**WHAT YOU NEED TO DO:** The copy you print must match the listing exactly, with its pictures removed.
[Start of Attachment]
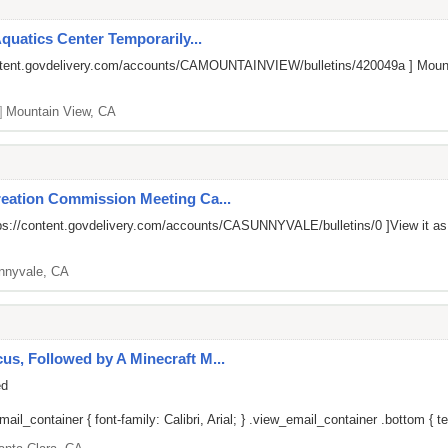
Aquatics Center Temporarily...
ontent.govdelivery.com/accounts/CAMOUNTAINVIEW/bulletins/420049a
] Mount
]
Mountain View, CA
reation Commission Meeting Ca...
ps://content.govdelivery.com/accounts/CASUNNYVALE/bulletins/0
]View it a
nnyvale, CA
s, Followed by A Minecraft M...
ed
il_container { font-family: Calibri, Arial; } .view_email_container .bottom { tex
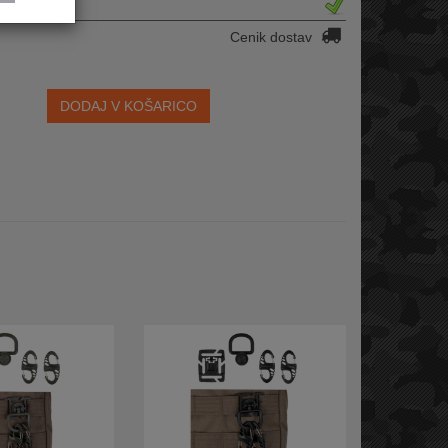
Cenik dostav
DODAJ V KOŠARICO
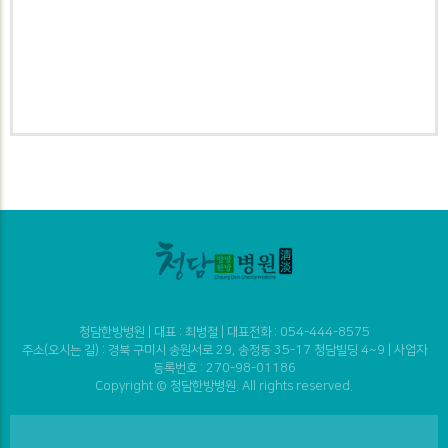
청담한방병원 | 대표 : 최병철 | 대표전화 : 054-444-8575
주소(오시는 길) : 경북 구미시 송원서로 29, 송정동 35-17 청담빌딩 4~9 | 사업자
등록번호 : 270-98-01186
Copyright © 청담한방병원. All rights reserved.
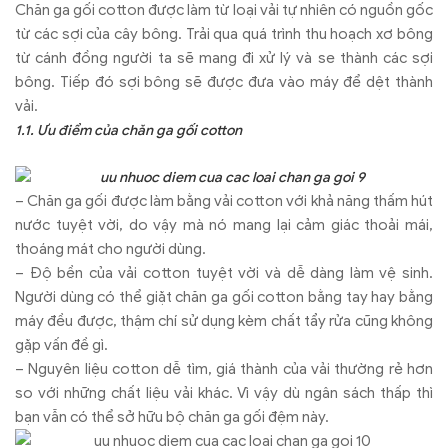
Chăn ga gối cotton được làm từ loại vải tự nhiên có nguồn gốc
từ các sợi của cây bông. Trải qua quá trình thu hoạch xơ bông
từ cánh đồng người ta sẽ mang đi xử lý và se thành các sợi
bông. Tiếp đó sợi bông sẽ được đưa vào máy để dệt thành
vải.
1.1. Ưu điểm của chăn ga gối cotton
– Chăn ga gối được làm bằng vải cotton với khả năng thấm hút
nước tuyệt vời, do vậy mà nó mang lại cảm giác thoải mái,
thoáng mát cho người dùng.
– Độ bền của vải cotton tuyệt vời và dễ dàng làm vệ sinh.
Người dùng có thể giặt chăn ga gối cotton bằng tay hay bằng
máy đều được, thậm chí sử dụng kèm chất tẩy rửa cũng không
gặp vấn đề gì.
– Nguyên liệu cotton dễ tìm, giá thành của vải thường rẻ hơn
so với những chất liệu vải khác. Vì vậy dù ngân sách thấp thì
bạn vẫn có thể sở hữu bộ chăn ga gối đệm này.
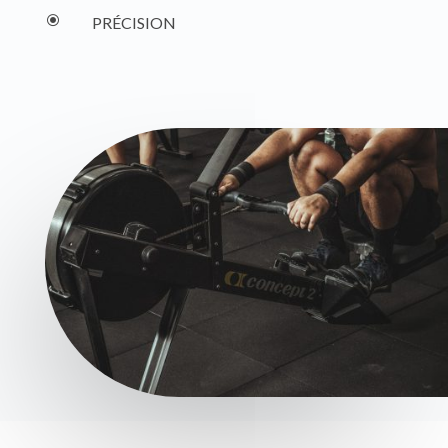
\
PRÉCISION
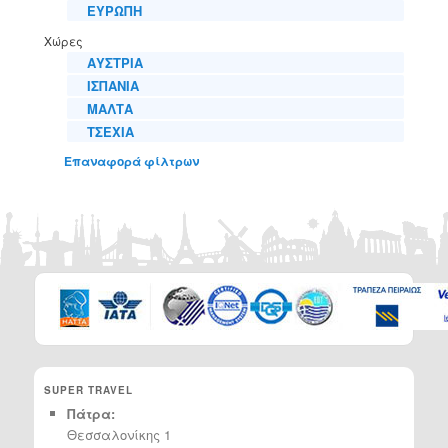
ΕΥΡΩΠΗ
Χώρες
ΑΥΣΤΡΙΑ
ΙΣΠΑΝΙΑ
ΜΑΛΤΑ
ΤΣΕΧΙΑ
Επαναφορά φίλτρων
SUPER TRAVEL
Πάτρα:
Θεσσαλονίκης 1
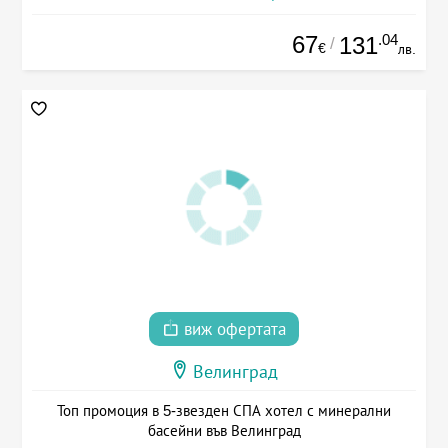
67
.04
131
/
€
лв.
виж офертата
Велинград
Топ промоция в 5-звезден СПА хотел с минерални
басейни във Велинград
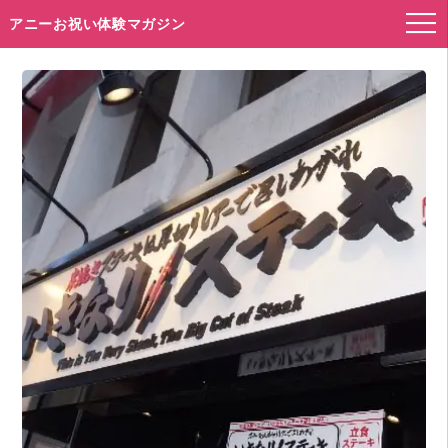
アニーお祝い体験マガジン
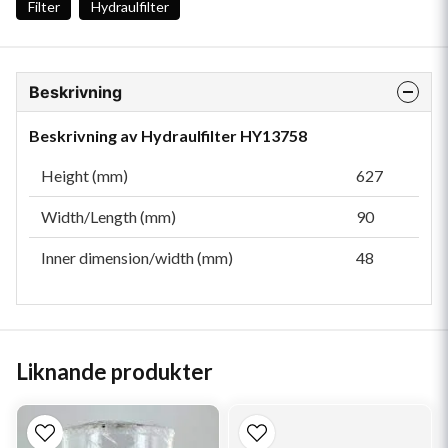
Filter
Hydraulfilter
Beskrivning
Beskrivning av Hydraulfilter HY13758
Height (mm)
627
Width/Length (mm)
90
Inner dimension/width (mm)
48
Liknande produkter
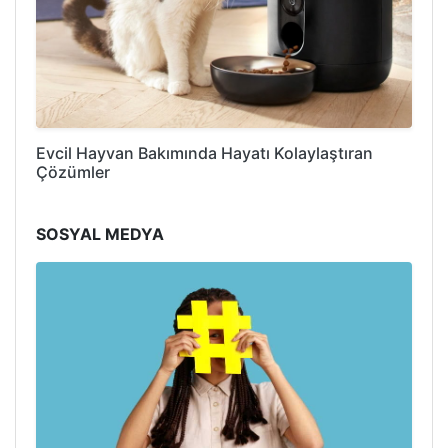
Evcil Hayvan Bakımında Hayatı Kolaylaştıran
Çözümler
SOSYAL MEDYA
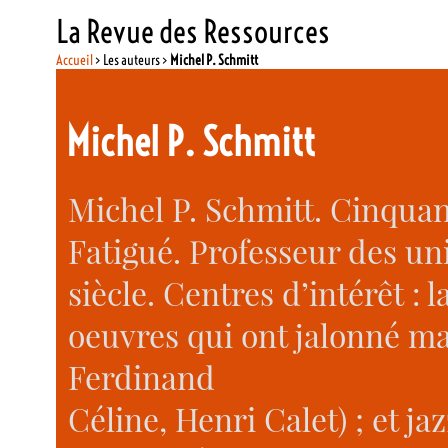
La Revue des Ressources
Accueil
> Les auteurs >
Michel P. Schmitt
Michel P. Schmitt
Michel P. Schmitt. Cinquan
Fatigué. Professeur des un
siècle. Centres d’intérêt : 
oeuvres qui ont jalonné ma
Ferdinand
Céline, Henri Calet) ; et ja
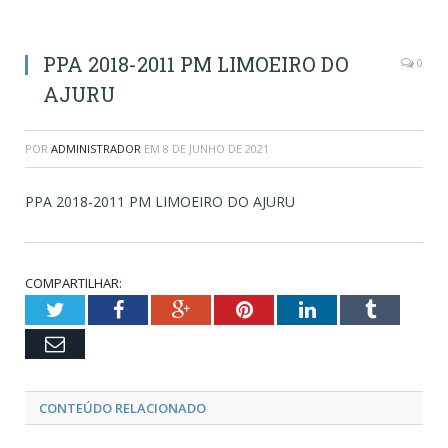
PPA 2018-2011 PM LIMOEIRO DO
0
AJURU
POR
ADMINISTRADOR
EM
8 DE JUNHO DE 2021
PPA 2018-2011 PM LIMOEIRO DO AJURU
COMPARTILHAR:
Twitter
Facebook
Google+
Pinterest
LinkedIn
Tumblr
Email
CONTEÚDO RELACIONADO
[End of Attachment]
**FINISHED EXERCISE:**
Aquatics Center Temporarily...
ontent.govdelivery.com/accounts/CAMOUNTAINVIEW/bulletins/420049a
] Mount
]
Mountain View, CA
reation Commission Meeting Ca...
ps://content.govdelivery.com/accounts/CASUNNYVALE/bulletins/0
]View it a
nnyvale, CA
s, Followed by A Minecraft M...
ed
il_container { font-family: Calibri, Arial; } .view_email_container .bottom { tex
Cenik dostav
DODAJ V KOŠARICO
청담한방병원 | 대표 : 최병철 | 대표전화 : 054-444-8575
주소(오시는 길) : 경북 구미시 송원서로 29, 송정동 35-17 청담빌딩 4~9 | 사업자
등록번호 : 270-98-01186
Copyright © 청담한방병원. All rights reserved.
Chăn ga gối cotton được làm từ loại vải tự nhiên có nguồn gốc
từ các sợi của cây bông. Trải qua quá trình thu hoạch xơ bông
từ cánh đồng người ta sẽ mang đi xử lý và se thành các sợi
bông. Tiếp đó sợi bông sẽ được đưa vào máy để dệt thành
vải.
1.1. Ưu điểm của chăn ga gối cotton
– Chăn ga gối được làm bằng vải cotton với khả năng thấm hút
nước tuyệt vời, do vậy mà nó mang lại cảm giác thoải mái,
thoáng mát cho người dùng.
– Độ bền của vải cotton tuyệt vời và dễ dàng làm vệ sinh.
Người dùng có thể giặt chăn ga gối cotton bằng tay hay bằng
máy đều được, thậm chí sử dụng kèm chất tẩy rửa cũng không
gặp vấn đề gì.
– Nguyên liệu cotton dễ tìm, giá thành của vải thường rẻ hơn
so với những chất liệu vải khác. Vì vậy dù ngân sách thấp thì
bạn vẫn có thể sở hữu bộ chăn ga gối đệm này.
\
PRÉCISION
ΕΥΡΩΠΗ
Χώρες
ΑΥΣΤΡΙΑ
ΙΣΠΑΝΙΑ
ΜΑΛΤΑ
ΤΣΕΧΙΑ
Επαναφορά φίλτρων
SUPER TRAVEL
Πάτρα:
Θεσσαλονίκης 1
67
.04
131
/
€
лв.
виж офертата
Велинград
Топ промоция в 5-звезден СПА хотел с минерални
басейни във Велинград
アニーお祝い体験マガジン
Filter
Hydraulfilter
Beskrivning
Beskrivning av Hydraulfilter HY13758
Height (mm)
627
Width/Length (mm)
90
Inner dimension/width (mm)
48
Liknande produkter
Evcil Hayvan Bakımında Hayatı Kolaylaştıran
Çözümler
SOSYAL MEDYA
La Revue des Ressources
Accueil
> Les auteurs >
Michel P. Schmitt
Michel P. Schmitt
Michel P. Schmitt. Cinquan
Fatigué. Professeur des un
siècle. Centres d’intérêt : 
oeuvres qui ont jalonné ma
Ferdinand
Céline, Henri Calet) ; et ja
PPA 2018-2011 PM LIMOEIRO DO
0
AJURU
POR
ADMINISTRADOR
EM
8 DE JUNHO DE 2021
PPA 2018-2011 PM LIMOEIRO DO AJURU
COMPARTILHAR:
Twitter
Facebook
Google+
Pinterest
LinkedIn
Tumblr
Email
CONTEÚDO RELACIONADO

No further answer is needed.